◆ **VORLIEGENDER TEXT**:
= = =
Ende der 1970er begann in China unter Deng ein fulminanter Wirtschaftsaufschwung, bei dem das politische Problem „Taiwan“ erst einmal außen vor blieb. Das nutzte Taiwan, in dem es – ähnlich der früheren Bundesrepublik – seine Wirtschaftsentwicklung derartig vorantrieb, dass es als Billiglohnstandort ausschied, um als Hochtechnologie-Land allen arrivierten Industriestaaten Konkurrenz zu machen. Es wurde zu einem internationalen Vorzeigestaat für die Verknüpfung von Kapitalismus und Demokratie, aber außenpolitisch blieb es ein fragiles Gebilde.

Xi testet die Belastbarkeit des Westens

Zurück in die Gegenwart: Warum um alles in der Welt ist für den chinesischen Diktator Xi urplötzlich Taiwan der Knackpunkt der Weltpolitik? Zuerst einmal urplötzlich nicht. Von Mao bis Xi hatte keiner der chinesischen Machthaber den Anspruch auf Taiwan aufgegeben. Aus ihrer Sicht gehört Taiwan zum chinesischen Territorium und hat sich dem kommunistischen Gesellschaftssystem zu unterwerfen. Punktum! Nur durchsetzen konnten sie es nicht. Xi ist überzeugt, dies zu können: Zweitstärkste Wirtschaftsmacht, eine der größten und modernsten Armeen, eine einheitliche Ideologie, eine zentrale Führung und – damit beginnt sein Problem – der persönliche Ehrgeiz, nach Mao und Deng als der dritte große Führer Chinas in die Geschichte einzugehen. Dafür hat er eine Legitimationsschwäche zu überwinden. Die Zeit der rasanten Wirtschaftszuwächse ist vorbei. China verfügt nicht mehr über schier unbegrenzte Finanzmittel, um beliebig viele asiatische, afrikanische und lateinamerikanische Staaten an sich zu binden. Die Vorbilder der Jugend sind nicht mehr Karrieren in der Partei, in der Armee und im Staatsapparat, sondern Konsum, Reichtum und Hedonismus. Nicht die immer noch staatlich gelenkten traditionellen Wirtschaftskolosse dominieren Wirtschaft und Außenhandel, sondern IT-Unternehmen, die ihre privaten Gründer und Besitzer unfassbar reich gemacht haben. In den großen Städten entstanden Mittelschichten, die sich nicht mehr um die ideologischen Parolen der kommunistischen Führung kümmern, sondern um Karriere, Wohlstand und den Aufstieg ihres zumeist einzigen Kindes.
= = =
◆ **EXTRAHIERTES MATERIAL**:

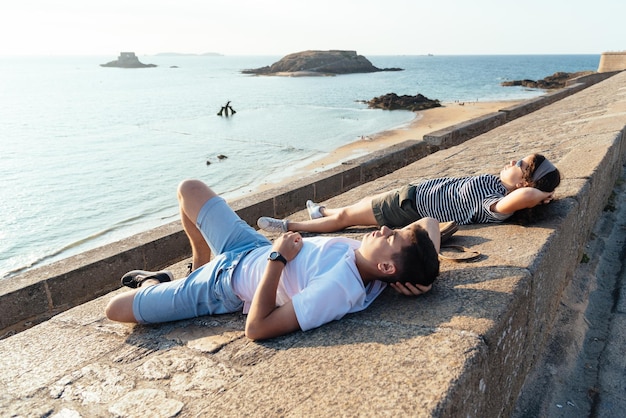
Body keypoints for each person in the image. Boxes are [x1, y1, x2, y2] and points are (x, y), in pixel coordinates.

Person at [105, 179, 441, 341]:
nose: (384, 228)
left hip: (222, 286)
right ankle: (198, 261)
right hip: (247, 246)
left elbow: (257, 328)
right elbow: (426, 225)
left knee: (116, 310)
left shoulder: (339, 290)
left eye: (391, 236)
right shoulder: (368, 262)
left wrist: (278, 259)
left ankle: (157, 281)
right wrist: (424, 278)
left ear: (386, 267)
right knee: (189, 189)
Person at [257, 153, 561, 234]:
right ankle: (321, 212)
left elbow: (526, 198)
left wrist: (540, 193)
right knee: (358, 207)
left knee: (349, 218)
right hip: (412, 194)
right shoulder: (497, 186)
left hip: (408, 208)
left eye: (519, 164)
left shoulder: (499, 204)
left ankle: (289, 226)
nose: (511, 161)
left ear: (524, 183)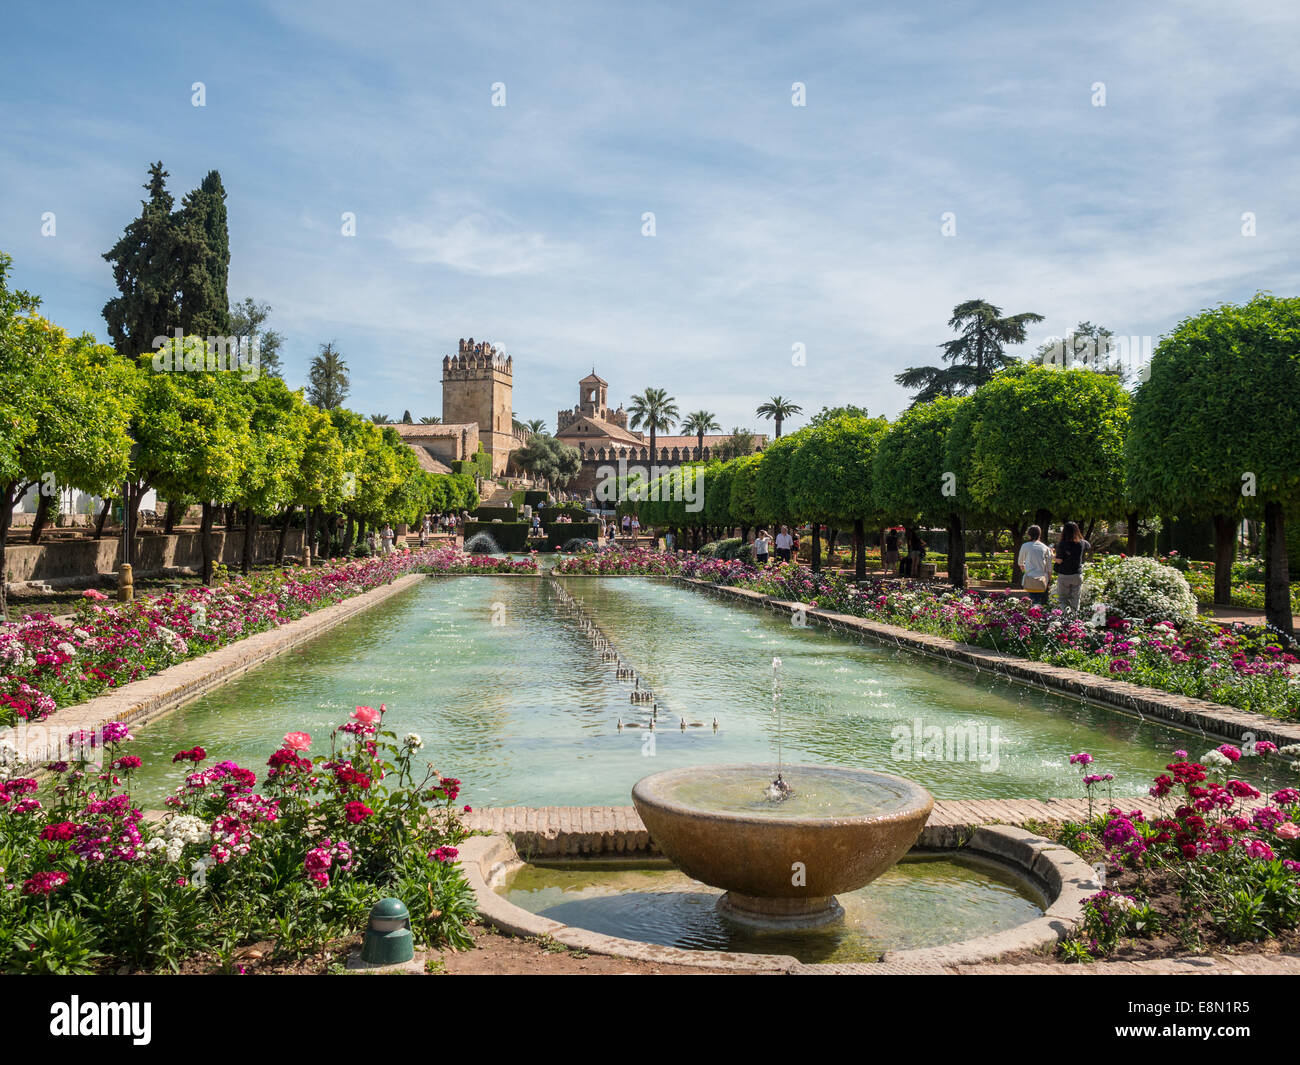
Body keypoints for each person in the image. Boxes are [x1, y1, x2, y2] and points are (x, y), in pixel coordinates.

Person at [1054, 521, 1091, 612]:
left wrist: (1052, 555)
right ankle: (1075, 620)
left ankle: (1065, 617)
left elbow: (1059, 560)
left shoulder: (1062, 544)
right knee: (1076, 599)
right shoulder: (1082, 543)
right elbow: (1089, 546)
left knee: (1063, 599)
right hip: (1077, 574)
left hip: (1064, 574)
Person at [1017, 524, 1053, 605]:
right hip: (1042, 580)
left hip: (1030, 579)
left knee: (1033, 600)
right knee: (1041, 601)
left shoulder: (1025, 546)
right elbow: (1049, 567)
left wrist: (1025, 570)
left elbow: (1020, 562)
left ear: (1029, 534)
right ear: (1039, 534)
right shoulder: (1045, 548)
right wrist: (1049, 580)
= = =
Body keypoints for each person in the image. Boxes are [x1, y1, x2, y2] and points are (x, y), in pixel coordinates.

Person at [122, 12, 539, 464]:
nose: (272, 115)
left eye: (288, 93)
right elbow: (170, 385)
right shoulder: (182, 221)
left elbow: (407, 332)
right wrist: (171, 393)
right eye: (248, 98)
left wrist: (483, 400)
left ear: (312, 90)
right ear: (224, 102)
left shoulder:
= = =
◆ **AUFGABEN**:
1 > Geben Sie den Text über Taiwan und China von „Ende der 1970er“ bis einschließlich „ein fragiles Gebilde.“ wieder und setzen Sie dabei „Hightech-Land“ an die Stelle von „Hochtechnologie-Land“.
2 > Übersetzen Sie den Satz „Die Zeit der rasanten Wirtschaftszuwächse ist vorbei.“ aus dem Text über Taiwan und China ins Englische.
3 > Schreiben Sie den Text über Taiwan und China im Anschluss an seinen letzten Satz weiter.

◆ **LÖSUNGEN**:
1 >
Ende der 1970er begann in China unter Deng ein fulminanter Wirtschaftsaufschwung, bei dem das politische Problem „Taiwan“ erst einmal außen vor blieb. Das nutzte Taiwan, in dem es – ähnlich der früheren Bundesrepublik – seine Wirtschaftsentwicklung derartig vorantrieb, dass es als Billiglohnstandort ausschied, um als Hightech-Land allen arrivierten Industriestaaten Konkurrenz zu machen. Es wurde zu einem internationalen Vorzeigestaat für die Verknüpfung von Kapitalismus und Demokratie, aber außenpolitisch blieb es ein fragiles Gebilde.

2 > The era of rapid economic growth is over.

3 >
Die Legitimation für die Macht der Kommunistischen Partei und ihrer Diktatoren besteht in der Wiederaufrichtung Chinas als Mittelpunkt der Welt, was 2049 zum 100. Gründungstag der Volksrepublik abgeschlossen sein soll. Historisch basiert diese Legitimation auf der Überwindung von feudalen Rückständen, korruptem Halbkapitalismus und kolonialen Abhängigkeiten; gegenwärtig in der Überwindung der Armut und dem Erreichen weltweiter wirtschaftlicher Vorherrschaft; zukünftig in der Einheit Chinas, bei der die Eingliederung Taiwans im Vordergrund steht. Das Historische ist erreicht, jedoch in den Augen der Jugend verblasst. Das Gegenwärtige nur teilweise, es hakt, weil ein hauptsächlich durch Privateigentum ermöglichter Wirtschaftsaufschwung unausweichlich auch Krisen mit sich bringt und ebenso zwangsläufig innenpolitische Spannungen, zudem verstärkt durch den Klimawandel.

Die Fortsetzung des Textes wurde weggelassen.